■ About this exercise
Repeat the lines from the line with "yêu cầu mua nhà để ở, mà ngay cả những" to the line with "chúng tôi khám phá những nét nổi bật và bất" in the listing below, keeping both end lines and adding nothing.

⁂

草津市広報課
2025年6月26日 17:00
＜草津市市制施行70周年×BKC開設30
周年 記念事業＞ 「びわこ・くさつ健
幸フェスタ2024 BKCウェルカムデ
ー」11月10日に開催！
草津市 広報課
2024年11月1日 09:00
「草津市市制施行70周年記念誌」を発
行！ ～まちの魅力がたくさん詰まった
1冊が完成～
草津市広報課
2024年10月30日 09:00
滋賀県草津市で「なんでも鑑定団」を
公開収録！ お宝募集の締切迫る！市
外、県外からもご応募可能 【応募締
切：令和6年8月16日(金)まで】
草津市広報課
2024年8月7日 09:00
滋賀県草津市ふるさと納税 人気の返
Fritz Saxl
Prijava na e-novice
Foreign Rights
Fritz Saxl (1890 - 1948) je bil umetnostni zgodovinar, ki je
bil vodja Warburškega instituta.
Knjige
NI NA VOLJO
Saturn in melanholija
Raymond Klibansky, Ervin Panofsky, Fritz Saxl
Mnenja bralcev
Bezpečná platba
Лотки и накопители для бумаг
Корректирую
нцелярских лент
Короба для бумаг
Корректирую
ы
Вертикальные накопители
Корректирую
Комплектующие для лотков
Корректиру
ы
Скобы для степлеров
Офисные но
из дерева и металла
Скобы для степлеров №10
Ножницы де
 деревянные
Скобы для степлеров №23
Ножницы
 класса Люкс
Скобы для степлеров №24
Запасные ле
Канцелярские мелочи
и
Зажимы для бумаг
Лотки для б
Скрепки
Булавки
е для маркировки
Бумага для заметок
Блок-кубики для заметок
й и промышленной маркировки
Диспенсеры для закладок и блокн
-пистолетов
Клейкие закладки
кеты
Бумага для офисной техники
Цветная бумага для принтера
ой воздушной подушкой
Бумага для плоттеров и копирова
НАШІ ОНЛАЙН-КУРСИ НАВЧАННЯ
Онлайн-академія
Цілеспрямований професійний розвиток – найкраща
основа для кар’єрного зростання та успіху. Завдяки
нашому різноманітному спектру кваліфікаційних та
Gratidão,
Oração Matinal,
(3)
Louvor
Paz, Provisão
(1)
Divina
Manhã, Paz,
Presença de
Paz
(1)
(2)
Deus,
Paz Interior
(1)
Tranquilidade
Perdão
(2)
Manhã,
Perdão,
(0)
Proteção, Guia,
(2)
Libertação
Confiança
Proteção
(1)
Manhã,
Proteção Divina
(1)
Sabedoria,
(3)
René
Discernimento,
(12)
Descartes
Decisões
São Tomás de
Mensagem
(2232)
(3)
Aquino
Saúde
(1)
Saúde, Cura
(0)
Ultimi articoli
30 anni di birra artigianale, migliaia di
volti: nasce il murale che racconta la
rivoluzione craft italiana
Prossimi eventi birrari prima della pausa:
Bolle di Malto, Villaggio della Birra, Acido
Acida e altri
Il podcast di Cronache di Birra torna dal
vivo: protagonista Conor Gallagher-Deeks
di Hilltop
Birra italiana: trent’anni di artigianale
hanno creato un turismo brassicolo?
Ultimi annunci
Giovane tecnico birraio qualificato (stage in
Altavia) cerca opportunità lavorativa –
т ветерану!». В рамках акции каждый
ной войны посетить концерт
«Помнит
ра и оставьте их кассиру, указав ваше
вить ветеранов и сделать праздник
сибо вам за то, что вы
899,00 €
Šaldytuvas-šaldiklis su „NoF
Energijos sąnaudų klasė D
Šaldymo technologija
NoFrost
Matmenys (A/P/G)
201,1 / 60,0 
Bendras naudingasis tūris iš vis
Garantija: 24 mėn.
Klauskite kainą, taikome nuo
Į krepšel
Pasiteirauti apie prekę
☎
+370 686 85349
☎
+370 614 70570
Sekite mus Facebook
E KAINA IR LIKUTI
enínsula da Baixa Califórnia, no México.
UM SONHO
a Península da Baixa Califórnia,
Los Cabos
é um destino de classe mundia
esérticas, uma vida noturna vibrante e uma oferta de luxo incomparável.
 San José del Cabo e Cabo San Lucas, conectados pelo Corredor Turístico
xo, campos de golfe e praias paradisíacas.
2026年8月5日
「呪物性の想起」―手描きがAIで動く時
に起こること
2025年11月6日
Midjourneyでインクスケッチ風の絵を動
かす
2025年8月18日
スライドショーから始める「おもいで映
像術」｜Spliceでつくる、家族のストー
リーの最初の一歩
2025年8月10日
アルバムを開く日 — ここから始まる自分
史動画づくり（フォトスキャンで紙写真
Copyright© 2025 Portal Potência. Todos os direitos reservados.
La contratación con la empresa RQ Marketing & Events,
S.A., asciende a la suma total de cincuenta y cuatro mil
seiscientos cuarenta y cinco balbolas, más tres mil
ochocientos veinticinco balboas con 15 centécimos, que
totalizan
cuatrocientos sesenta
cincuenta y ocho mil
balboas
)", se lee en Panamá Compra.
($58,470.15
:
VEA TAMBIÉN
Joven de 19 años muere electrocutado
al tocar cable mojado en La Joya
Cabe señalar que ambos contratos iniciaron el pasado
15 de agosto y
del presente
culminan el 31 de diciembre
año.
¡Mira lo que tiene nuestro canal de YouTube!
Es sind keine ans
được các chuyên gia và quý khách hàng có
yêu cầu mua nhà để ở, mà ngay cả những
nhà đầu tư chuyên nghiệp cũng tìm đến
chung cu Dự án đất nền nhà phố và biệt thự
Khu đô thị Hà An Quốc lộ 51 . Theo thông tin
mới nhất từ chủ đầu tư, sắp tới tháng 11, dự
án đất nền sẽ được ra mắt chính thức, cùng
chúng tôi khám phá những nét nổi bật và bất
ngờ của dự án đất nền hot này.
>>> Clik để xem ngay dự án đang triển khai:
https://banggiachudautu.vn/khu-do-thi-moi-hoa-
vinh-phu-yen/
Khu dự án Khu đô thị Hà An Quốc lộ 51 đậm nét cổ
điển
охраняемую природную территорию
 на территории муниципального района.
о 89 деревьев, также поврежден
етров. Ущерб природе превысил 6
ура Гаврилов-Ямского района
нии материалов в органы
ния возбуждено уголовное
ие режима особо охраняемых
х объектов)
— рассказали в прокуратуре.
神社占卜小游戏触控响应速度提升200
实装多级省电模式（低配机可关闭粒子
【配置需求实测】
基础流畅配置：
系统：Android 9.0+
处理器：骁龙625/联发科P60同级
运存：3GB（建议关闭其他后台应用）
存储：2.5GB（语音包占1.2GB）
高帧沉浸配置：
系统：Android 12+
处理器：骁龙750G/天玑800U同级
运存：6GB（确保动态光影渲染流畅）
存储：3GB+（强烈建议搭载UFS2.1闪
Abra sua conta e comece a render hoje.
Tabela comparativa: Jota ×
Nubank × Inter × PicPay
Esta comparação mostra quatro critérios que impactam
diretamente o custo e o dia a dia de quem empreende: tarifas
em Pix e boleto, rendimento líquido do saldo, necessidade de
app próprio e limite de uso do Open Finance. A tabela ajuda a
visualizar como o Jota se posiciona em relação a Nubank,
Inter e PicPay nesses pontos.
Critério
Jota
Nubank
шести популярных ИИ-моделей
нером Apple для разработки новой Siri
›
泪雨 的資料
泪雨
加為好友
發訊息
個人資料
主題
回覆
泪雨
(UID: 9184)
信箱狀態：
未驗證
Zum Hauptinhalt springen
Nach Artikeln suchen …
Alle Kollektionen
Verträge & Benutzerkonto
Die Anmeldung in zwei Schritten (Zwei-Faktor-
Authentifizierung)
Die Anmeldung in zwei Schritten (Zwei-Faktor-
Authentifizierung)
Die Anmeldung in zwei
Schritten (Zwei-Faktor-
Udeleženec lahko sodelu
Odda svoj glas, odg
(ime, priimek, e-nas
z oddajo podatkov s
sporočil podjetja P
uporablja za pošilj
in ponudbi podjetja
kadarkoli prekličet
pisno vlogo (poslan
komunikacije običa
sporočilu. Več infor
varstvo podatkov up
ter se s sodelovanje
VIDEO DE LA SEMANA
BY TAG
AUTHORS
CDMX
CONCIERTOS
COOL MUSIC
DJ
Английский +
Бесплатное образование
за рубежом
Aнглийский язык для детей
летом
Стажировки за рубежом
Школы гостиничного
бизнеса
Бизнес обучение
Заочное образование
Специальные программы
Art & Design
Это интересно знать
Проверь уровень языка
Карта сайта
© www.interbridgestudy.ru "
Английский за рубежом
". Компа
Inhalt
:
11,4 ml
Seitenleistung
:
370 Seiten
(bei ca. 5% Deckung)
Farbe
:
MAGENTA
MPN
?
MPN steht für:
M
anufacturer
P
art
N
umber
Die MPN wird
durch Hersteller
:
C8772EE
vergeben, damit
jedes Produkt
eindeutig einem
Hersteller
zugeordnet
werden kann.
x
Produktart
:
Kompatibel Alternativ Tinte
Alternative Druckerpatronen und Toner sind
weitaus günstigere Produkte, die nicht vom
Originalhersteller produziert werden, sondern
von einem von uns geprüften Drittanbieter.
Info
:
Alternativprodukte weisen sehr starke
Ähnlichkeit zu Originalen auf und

⁂

■ Task answer
yêu cầu mua nhà để ở, mà ngay cả những
nhà đầu tư chuyên nghiệp cũng tìm đến
chung cu Dự án đất nền nhà phố và biệt thự
Khu đô thị Hà An Quốc lộ 51 . Theo thông tin
mới nhất từ chủ đầu tư, sắp tới tháng 11, dự
án đất nền sẽ được ra mắt chính thức, cùng
chúng tôi khám phá những nét nổi bật và bất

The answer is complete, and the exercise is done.